Paratroopers have looked back to their proud history as they prepare for the challenges of future operations.
This weekend, C (Bruneval) Company, 2nd Battalion The Parachute Regiment is marking the 75th anniversary of Operation BITING. The Second World War raid on northern France was the first successful British airborne mission.
The February 1942 operation saw C Company 2nd Parachute Battalion parachute in to assault a German radar station at Bruneval, near Le Havre. The paratroopers captured radar equipment and technicians, before being picked up by the Royal Navy. The raid enabled radar countermeasures to be developed and was a massive morale boost, showing that Britain could strike back at Nazi-occupied Europe.

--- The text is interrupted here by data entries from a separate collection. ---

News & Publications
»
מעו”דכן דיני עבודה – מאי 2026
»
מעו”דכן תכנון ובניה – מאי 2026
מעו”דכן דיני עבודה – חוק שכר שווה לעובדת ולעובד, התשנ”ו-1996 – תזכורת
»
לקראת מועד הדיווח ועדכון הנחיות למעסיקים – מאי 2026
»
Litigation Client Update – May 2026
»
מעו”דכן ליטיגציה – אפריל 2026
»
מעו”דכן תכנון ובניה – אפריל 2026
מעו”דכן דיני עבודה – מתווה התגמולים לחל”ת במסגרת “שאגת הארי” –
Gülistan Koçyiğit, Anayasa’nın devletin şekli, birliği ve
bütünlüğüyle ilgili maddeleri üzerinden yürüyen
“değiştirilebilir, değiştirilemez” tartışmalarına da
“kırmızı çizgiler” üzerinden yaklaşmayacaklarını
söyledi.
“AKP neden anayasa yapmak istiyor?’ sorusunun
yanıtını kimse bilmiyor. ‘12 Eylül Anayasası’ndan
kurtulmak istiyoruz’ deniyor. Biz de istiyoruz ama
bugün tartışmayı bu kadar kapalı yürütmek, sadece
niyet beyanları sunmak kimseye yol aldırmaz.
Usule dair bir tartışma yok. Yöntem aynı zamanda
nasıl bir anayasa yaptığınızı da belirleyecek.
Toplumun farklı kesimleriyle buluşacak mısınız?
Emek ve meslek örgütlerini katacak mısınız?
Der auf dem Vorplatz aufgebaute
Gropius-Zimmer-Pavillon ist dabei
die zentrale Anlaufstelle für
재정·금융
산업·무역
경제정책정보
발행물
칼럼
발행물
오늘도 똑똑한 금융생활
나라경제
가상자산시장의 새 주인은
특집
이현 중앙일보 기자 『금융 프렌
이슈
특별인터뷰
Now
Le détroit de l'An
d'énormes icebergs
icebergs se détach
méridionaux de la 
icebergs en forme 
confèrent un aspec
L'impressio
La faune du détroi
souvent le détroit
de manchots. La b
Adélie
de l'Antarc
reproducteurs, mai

Bruneval was the first battle honour awarded to The Parachute Regiment and the name is carried by C (Brun) Coy 2 PARA in tribute to the men who carried out the raid and helped set the standards that paratroopers are expected to meet.
Four of the paratroopers who took part in the Bruneval raid in 1942. Image from The Museum of the Parachute Regiment and Airborne Forces.
The in-depth study of Operation BITING has relevance to the modern role of 2 PARA, with a company raid on a key strategic target, an operation that the unit could be tasked with. Learning what went into the preparation and execution of the successful Bruneval raid will give paratroopers an insight into how they might conduct a similar mission.
2 PARA’s core role is to alternate with 3rd Battalion The Parachute Regiment as the lead unit in the Air Assault Task Force, which is ready to deploy anywhere in the world to conduct the full range of military operations. 2 PARA is training to take on the AATF role in spring 2017, with the unit’s airborne infantry bolstered by artillery, engineers, signallers, medics and logisticians from 16 Air Assault Brigade.